How to create real-world elopement scenarios
- Use a pseudo-resident: Develop a fictional resident profile with a name, age, diagnosis, and behavioral traits. This allows staff to practice identifying risk factors and responding to a missing person scenario without involving actual residents.
- Involve a real resident (with consent and supervision): For a more immersive experience, choose a cognitively able resident who consents to participate. Have them “hide” in a safe, supervised location.
- Avoid informing all staff in advance to simulate a real-time response.
- Monitor the resident throughout the drill to ensure safety.
- Tailor the drill to your community: Every building is different. Use your actual floor plan, staffing levels, and known risk areas (e.g., side exits, courtyards, or unsecured stairwells) to design the scenario. Include realistic variables like shift changes, visitor traffic, or weather conditions.
- Challenge common assumptions: Create scenarios that test how staff respond to ambiguous situations, such as dismissing a door alarm as a visitor error, or seeing a resident near an exit but assuming someone else is monitoring them. These moments reveal how easily assumptions can delay response.
- Include role-specific tasks: Assign clear responsibilities to each role, such as nurses, aides, reception, maintenance, and leadership. This ensures everyone knows their part in a coordinated response and helps identify any role confusion or communication breakdowns.

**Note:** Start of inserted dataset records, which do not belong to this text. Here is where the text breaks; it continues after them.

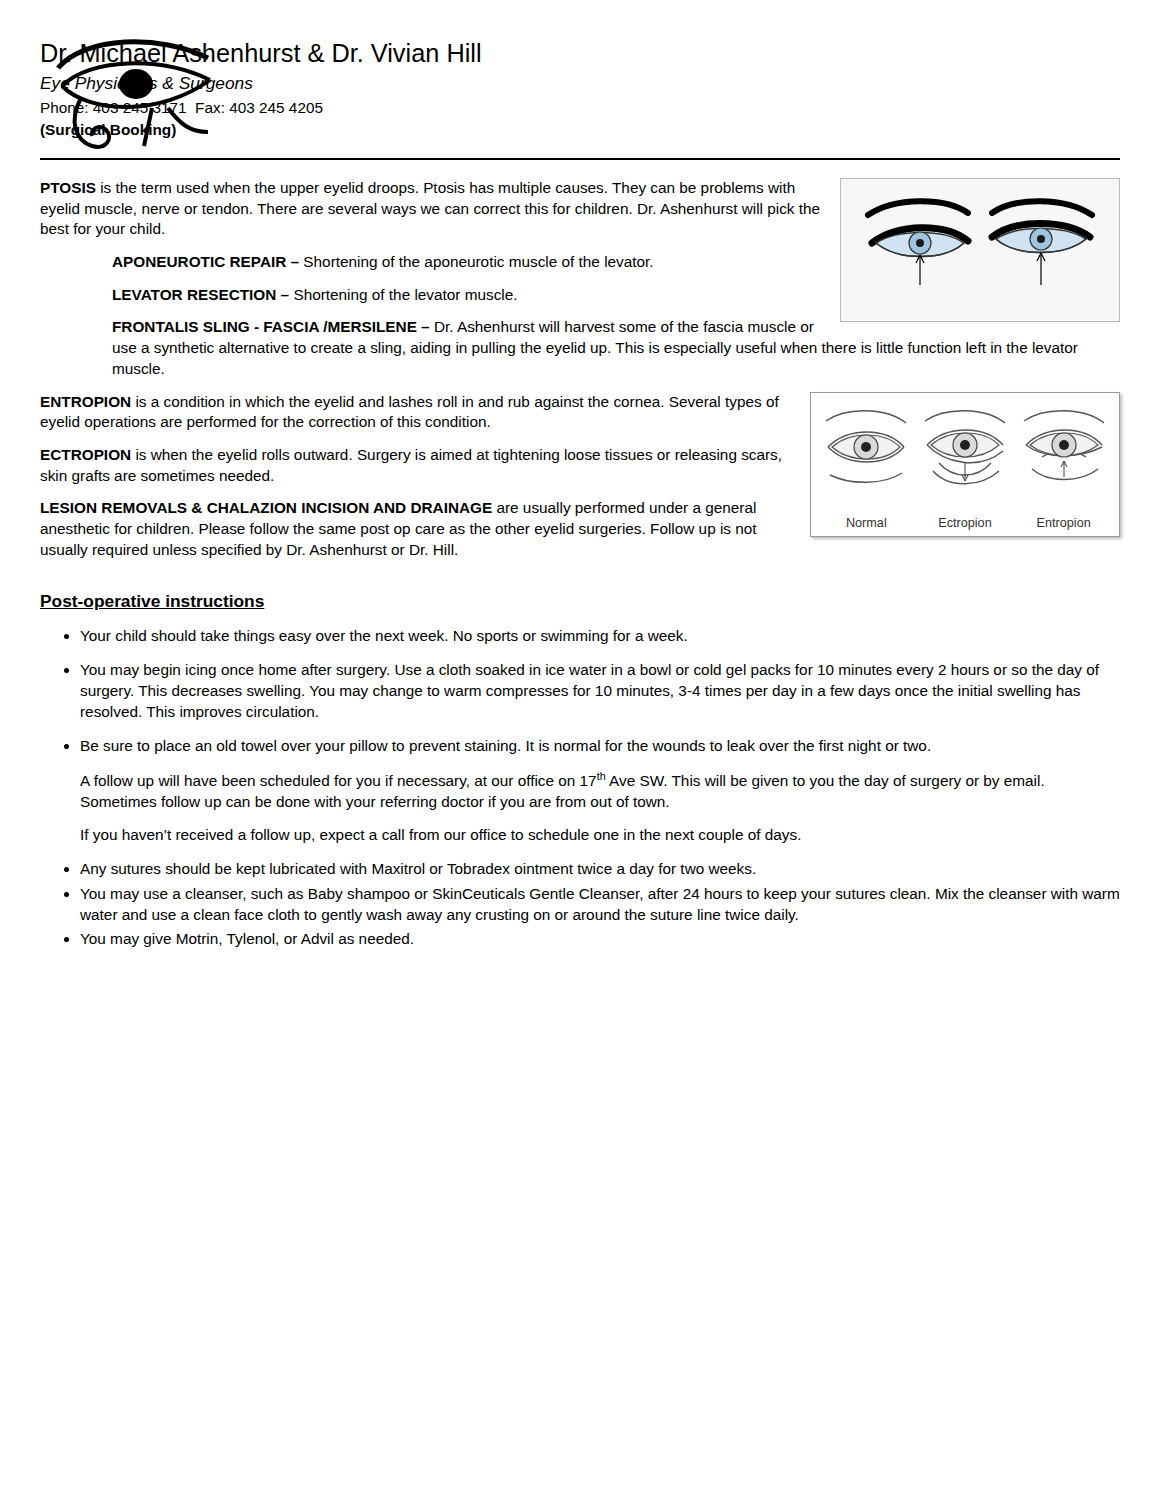Dr. Michael Ashenhurst & Dr. Vivian Hill
Eye Physicians & Surgeons
Phone: 403 245 3171 Fax: 403 245 4205
(Surgical Booking)
PTOSIS is the term used when the upper eyelid droops. Ptosis has multiple causes. They can be problems with eyelid muscle, nerve or tendon. There are several ways we can correct this for children. Dr. Ashenhurst will pick the best for your child.
APONEUROTIC REPAIR – Shortening of the aponeurotic muscle of the levator.
LEVATOR RESECTION – Shortening of the levator muscle.
FRONTALIS SLING - FASCIA /MERSILENE – Dr. Ashenhurst will harvest some of the fascia muscle or use a synthetic alternative to create a sling, aiding in pulling the eyelid up. This is especially useful when there is little function left in the levator muscle.
Normal Ectropion Entropion
ENTROPION is a condition in which the eyelid and lashes roll in and rub against the cornea. Several types of eyelid operations are performed for the correction of this condition.
ECTROPION is when the eyelid rolls outward. Surgery is aimed at tightening loose tissues or releasing scars, skin grafts are sometimes needed.
LESION REMOVALS & CHALAZION INCISION AND DRAINAGE are usually performed under a general anesthetic for children. Please follow the same post op care as the other eyelid surgeries. Follow up is not usually required unless specified by Dr. Ashenhurst or Dr. Hill.
Post-operative instructions
Your child should take things easy over the next week. No sports or swimming for a week.
You may begin icing once home after surgery. Use a cloth soaked in ice water in a bowl or cold gel packs for 10 minutes every 2 hours or so the day of surgery. This decreases swelling. You may change to warm compresses for 10 minutes, 3-4 times per day in a few days once the initial swelling has resolved. This improves circulation.
Be sure to place an old towel over your pillow to prevent staining. It is normal for the wounds to leak over the first night or two.
A follow up will have been scheduled for you if necessary, at our office on 17th Ave SW. This will be given to you the day of surgery or by email. Sometimes follow up can be done with your referring doctor if you are from out of town.
If you haven’t received a follow up, expect a call from our office to schedule one in the next couple of days.
Any sutures should be kept lubricated with Maxitrol or Tobradex ointment twice a day for two weeks.
You may use a cleanser, such as Baby shampoo or SkinCeuticals Gentle Cleanser, after 24 hours to keep your sutures clean. Mix the cleanser with warm water and use a clean face cloth to gently wash away any crusting on or around the suture line twice daily.
You may give Motrin, Tylenol, or Advil as needed.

Best practices for realistic drills
- Script the scenario: Include details like last the resident’s last known location, clothing, medical needs, and time of disappearance.

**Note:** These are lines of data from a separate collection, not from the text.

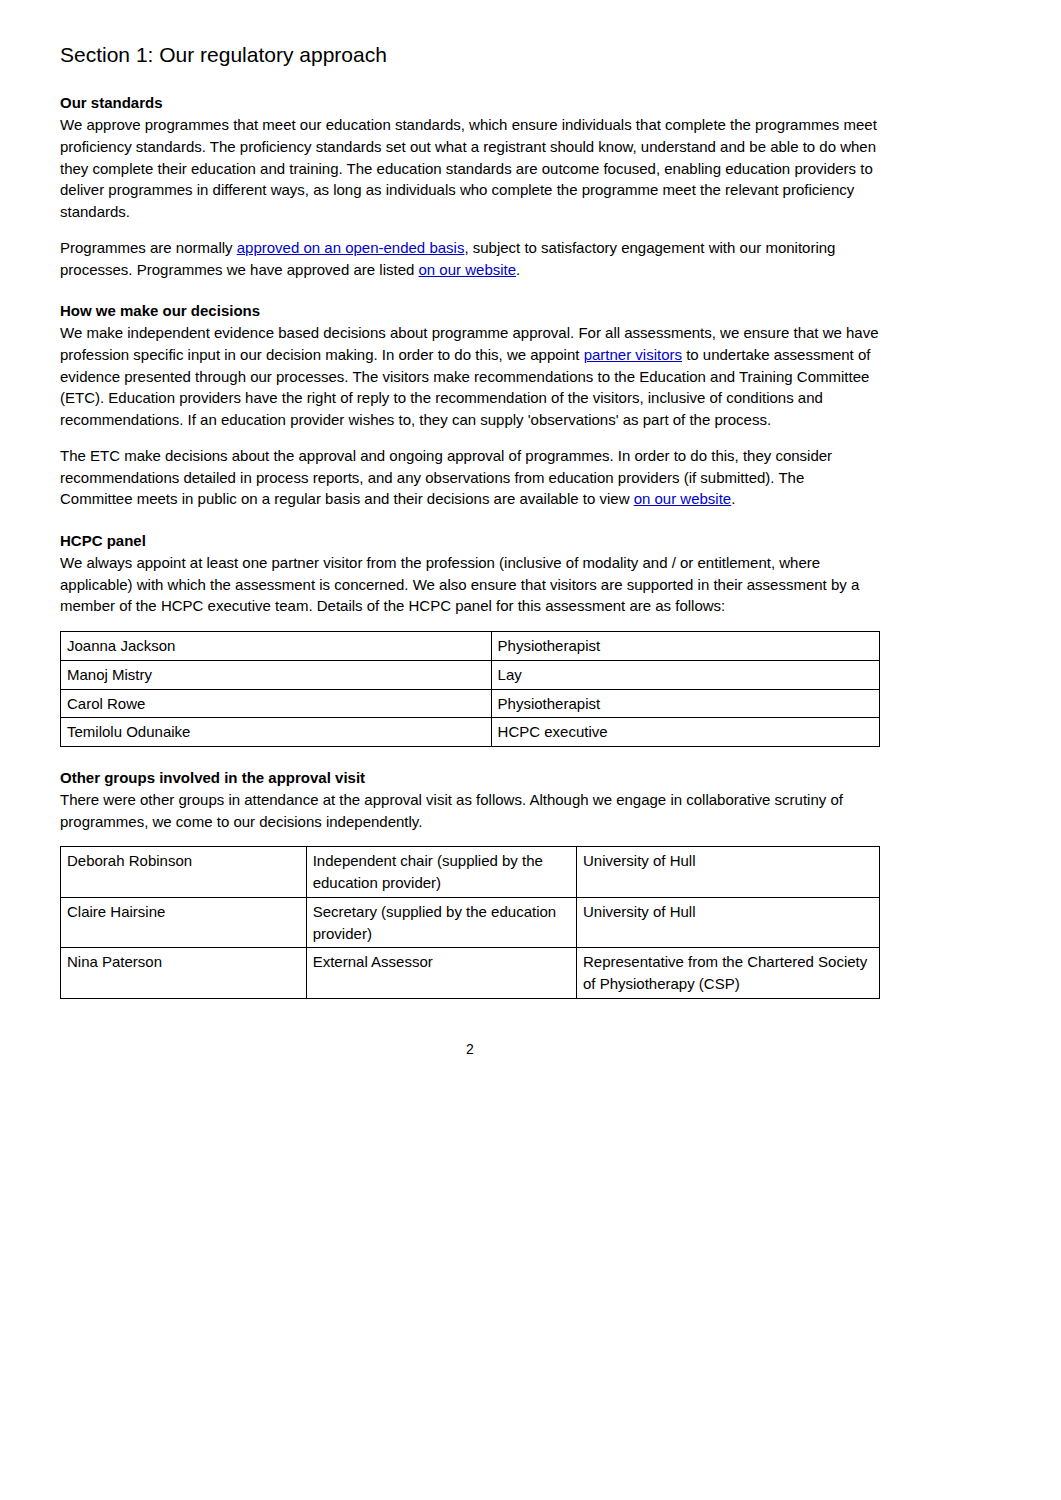Section 1: Our regulatory approach
Our standards
We approve programmes that meet our education standards, which ensure individuals that complete the programmes meet proficiency standards. The proficiency standards set out what a registrant should know, understand and be able to do when they complete their education and training. The education standards are outcome focused, enabling education providers to deliver programmes in different ways, as long as individuals who complete the programme meet the relevant proficiency standards.
Programmes are normally approved on an open-ended basis, subject to satisfactory engagement with our monitoring processes. Programmes we have approved are listed on our website.
How we make our decisions
We make independent evidence based decisions about programme approval. For all assessments, we ensure that we have profession specific input in our decision making. In order to do this, we appoint partner visitors to undertake assessment of evidence presented through our processes. The visitors make recommendations to the Education and Training Committee (ETC). Education providers have the right of reply to the recommendation of the visitors, inclusive of conditions and recommendations. If an education provider wishes to, they can supply 'observations' as part of the process.
The ETC make decisions about the approval and ongoing approval of programmes. In order to do this, they consider recommendations detailed in process reports, and any observations from education providers (if submitted). The Committee meets in public on a regular basis and their decisions are available to view on our website.
HCPC panel
We always appoint at least one partner visitor from the profession (inclusive of modality and / or entitlement, where applicable) with which the assessment is concerned. We also ensure that visitors are supported in their assessment by a member of the HCPC executive team. Details of the HCPC panel for this assessment are as follows:
| Joanna Jackson | Physiotherapist |
| Manoj Mistry | Lay |
| Carol Rowe | Physiotherapist |
| Temilolu Odunaike | HCPC executive |
Other groups involved in the approval visit
There were other groups in attendance at the approval visit as follows. Although we engage in collaborative scrutiny of programmes, we come to our decisions independently.
| Deborah Robinson | Independent chair (supplied by the education provider) | University of Hull |
| Claire Hairsine | Secretary (supplied by the education provider) | University of Hull |
| Nina Paterson | External Assessor | Representative from the Chartered Society of Physiotherapy (CSP) |
2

- Test communication systems: Use the same radios, phones, or alert systems that would be used in a real event.
- Track response time: Measure how long it takes to notice the resident is missing, initiate a search, and locate them.
- Debrief thoroughly: Review what went well, what was missed, and how assumptions may have delayed the response.
By designing drills that reflect the real-world dynamics of your community, you empower staff to respond with confidence and prevent future incidents.